- EXERCISE GOAL
Lines in the listing below that include the word "haben" need to be copied.

- MATERIAL PROVIDED

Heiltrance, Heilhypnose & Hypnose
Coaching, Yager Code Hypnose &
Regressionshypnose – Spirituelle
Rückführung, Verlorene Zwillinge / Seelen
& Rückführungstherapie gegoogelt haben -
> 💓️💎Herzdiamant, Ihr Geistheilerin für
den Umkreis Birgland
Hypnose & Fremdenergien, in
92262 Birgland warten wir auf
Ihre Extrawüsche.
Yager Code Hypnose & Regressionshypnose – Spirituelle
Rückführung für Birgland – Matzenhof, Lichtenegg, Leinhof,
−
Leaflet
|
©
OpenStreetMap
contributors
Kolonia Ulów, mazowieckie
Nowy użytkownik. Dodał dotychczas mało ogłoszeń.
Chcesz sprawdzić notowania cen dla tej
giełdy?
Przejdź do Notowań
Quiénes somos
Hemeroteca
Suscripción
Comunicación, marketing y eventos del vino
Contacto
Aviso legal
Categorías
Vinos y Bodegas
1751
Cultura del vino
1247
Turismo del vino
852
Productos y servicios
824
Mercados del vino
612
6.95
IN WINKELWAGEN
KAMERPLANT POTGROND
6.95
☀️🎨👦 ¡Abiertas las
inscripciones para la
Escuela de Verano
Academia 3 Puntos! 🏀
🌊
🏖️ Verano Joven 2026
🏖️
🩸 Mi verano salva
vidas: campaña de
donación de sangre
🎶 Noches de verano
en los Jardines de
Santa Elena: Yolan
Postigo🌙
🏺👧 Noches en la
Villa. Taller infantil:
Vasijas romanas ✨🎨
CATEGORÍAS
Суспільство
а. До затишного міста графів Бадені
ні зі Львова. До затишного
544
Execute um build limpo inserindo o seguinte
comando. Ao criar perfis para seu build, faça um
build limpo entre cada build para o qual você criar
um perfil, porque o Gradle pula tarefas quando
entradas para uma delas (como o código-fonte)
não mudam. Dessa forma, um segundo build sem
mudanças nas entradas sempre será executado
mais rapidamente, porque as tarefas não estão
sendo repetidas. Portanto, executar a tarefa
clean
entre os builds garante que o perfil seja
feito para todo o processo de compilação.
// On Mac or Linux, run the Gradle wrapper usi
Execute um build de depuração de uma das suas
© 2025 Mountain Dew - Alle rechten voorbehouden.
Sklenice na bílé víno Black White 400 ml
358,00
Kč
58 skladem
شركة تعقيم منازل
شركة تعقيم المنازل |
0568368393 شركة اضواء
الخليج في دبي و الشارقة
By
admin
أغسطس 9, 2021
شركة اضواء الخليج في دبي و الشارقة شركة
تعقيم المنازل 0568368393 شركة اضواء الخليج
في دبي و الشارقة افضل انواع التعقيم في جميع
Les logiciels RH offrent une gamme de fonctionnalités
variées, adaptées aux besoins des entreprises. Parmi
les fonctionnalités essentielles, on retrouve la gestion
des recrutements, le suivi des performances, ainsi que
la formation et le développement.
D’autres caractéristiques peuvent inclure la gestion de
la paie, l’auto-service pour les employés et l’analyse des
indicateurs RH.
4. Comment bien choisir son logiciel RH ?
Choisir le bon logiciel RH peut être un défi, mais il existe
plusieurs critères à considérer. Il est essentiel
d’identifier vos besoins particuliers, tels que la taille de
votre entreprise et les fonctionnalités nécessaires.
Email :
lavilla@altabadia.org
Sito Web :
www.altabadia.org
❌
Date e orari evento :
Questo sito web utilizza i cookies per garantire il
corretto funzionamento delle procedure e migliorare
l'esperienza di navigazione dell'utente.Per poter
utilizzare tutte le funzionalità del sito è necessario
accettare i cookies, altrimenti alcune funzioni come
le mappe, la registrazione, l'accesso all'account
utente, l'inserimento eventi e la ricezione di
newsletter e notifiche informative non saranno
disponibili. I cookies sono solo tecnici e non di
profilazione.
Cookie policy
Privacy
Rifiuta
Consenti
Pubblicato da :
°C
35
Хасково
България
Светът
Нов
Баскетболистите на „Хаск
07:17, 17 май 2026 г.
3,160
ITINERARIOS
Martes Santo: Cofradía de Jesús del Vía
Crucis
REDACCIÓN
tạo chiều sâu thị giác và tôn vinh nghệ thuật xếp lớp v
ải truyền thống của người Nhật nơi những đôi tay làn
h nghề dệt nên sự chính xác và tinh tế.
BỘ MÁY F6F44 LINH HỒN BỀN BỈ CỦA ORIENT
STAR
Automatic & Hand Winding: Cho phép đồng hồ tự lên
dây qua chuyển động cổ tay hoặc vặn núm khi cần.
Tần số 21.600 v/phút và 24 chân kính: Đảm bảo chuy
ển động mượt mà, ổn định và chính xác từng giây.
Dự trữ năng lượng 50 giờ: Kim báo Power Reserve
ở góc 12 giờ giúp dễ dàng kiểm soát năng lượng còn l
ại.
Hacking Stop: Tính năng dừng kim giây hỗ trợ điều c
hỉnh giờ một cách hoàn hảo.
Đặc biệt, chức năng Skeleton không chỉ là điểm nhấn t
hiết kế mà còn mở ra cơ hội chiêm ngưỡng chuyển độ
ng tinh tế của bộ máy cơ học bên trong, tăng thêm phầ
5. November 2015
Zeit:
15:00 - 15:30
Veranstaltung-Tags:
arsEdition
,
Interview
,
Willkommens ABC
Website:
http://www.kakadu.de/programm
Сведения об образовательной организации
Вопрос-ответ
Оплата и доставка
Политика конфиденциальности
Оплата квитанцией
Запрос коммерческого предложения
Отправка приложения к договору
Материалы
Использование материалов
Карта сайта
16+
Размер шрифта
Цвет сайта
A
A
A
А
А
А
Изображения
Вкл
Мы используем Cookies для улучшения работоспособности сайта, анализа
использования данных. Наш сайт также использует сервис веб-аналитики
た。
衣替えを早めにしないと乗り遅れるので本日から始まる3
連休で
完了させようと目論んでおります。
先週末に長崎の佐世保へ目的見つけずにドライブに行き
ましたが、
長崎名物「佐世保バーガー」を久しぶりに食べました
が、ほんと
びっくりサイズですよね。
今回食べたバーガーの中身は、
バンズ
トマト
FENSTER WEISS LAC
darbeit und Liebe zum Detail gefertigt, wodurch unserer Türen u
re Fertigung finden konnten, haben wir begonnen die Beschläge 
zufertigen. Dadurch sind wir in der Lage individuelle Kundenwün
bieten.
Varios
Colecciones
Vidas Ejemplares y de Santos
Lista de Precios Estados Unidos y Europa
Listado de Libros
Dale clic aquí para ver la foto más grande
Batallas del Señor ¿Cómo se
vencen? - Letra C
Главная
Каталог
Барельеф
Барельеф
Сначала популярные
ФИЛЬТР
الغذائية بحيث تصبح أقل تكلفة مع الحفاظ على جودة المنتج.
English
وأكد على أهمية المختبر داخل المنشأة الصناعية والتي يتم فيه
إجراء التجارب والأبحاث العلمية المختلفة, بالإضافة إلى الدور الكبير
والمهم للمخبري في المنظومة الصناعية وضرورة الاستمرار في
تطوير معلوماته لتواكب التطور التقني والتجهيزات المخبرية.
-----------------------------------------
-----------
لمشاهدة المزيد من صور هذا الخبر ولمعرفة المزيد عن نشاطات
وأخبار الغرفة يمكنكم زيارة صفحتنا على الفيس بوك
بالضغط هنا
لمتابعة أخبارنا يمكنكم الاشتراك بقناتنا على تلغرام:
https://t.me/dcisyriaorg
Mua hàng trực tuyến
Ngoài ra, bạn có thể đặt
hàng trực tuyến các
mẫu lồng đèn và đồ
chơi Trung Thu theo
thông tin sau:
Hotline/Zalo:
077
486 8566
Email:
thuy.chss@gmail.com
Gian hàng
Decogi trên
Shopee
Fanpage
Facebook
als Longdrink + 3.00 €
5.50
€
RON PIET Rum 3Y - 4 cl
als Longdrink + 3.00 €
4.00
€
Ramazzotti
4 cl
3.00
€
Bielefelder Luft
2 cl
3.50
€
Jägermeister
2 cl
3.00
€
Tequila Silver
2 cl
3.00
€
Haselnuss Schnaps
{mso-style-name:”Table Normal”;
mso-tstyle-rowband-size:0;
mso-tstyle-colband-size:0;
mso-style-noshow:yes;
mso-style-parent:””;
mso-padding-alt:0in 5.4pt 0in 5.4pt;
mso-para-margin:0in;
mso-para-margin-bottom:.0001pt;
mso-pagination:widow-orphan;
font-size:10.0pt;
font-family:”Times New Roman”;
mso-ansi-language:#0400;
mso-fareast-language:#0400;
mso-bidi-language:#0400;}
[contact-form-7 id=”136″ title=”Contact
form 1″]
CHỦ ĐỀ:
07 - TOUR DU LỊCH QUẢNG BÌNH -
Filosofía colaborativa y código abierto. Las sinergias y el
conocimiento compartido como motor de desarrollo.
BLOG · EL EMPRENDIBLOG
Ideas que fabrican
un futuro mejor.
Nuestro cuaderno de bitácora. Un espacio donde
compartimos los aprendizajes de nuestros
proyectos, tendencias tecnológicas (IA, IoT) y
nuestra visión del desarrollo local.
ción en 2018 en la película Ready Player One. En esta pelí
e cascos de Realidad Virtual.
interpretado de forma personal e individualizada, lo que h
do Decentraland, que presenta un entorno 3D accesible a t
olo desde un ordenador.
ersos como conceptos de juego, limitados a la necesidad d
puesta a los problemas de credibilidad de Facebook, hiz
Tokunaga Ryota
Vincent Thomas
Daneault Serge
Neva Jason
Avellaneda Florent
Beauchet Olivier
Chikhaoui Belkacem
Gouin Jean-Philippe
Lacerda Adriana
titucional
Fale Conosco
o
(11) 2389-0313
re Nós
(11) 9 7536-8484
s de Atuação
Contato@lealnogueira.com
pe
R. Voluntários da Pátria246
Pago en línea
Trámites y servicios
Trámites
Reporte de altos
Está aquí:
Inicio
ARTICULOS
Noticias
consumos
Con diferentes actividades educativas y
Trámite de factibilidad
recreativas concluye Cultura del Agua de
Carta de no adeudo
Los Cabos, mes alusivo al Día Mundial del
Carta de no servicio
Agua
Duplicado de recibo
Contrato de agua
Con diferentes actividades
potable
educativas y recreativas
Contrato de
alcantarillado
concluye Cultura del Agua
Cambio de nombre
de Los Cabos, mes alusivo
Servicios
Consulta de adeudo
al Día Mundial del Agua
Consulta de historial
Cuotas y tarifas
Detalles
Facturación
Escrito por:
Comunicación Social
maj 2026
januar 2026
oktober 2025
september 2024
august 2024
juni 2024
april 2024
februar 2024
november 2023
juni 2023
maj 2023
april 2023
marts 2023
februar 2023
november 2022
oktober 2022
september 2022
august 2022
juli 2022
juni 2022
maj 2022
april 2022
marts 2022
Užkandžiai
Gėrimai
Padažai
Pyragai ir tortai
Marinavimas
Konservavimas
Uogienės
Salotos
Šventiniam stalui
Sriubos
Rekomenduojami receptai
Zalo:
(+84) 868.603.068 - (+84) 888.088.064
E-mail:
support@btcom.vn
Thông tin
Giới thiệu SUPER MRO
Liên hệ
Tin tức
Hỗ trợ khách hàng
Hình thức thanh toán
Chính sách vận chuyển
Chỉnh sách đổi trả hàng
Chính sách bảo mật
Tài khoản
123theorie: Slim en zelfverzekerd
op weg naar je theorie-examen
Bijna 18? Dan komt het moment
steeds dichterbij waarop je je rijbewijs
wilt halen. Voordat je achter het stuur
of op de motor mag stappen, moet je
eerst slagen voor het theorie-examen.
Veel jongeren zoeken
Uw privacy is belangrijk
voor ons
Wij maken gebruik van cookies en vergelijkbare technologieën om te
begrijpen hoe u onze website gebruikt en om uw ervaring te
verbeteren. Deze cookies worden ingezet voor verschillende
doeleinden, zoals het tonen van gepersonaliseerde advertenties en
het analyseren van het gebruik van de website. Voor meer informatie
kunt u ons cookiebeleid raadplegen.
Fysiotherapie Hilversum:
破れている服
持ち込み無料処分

- TASK ANSWER
& Rückführungstherapie gegoogelt haben -
re Fertigung finden konnten, haben wir begonnen die Beschläge 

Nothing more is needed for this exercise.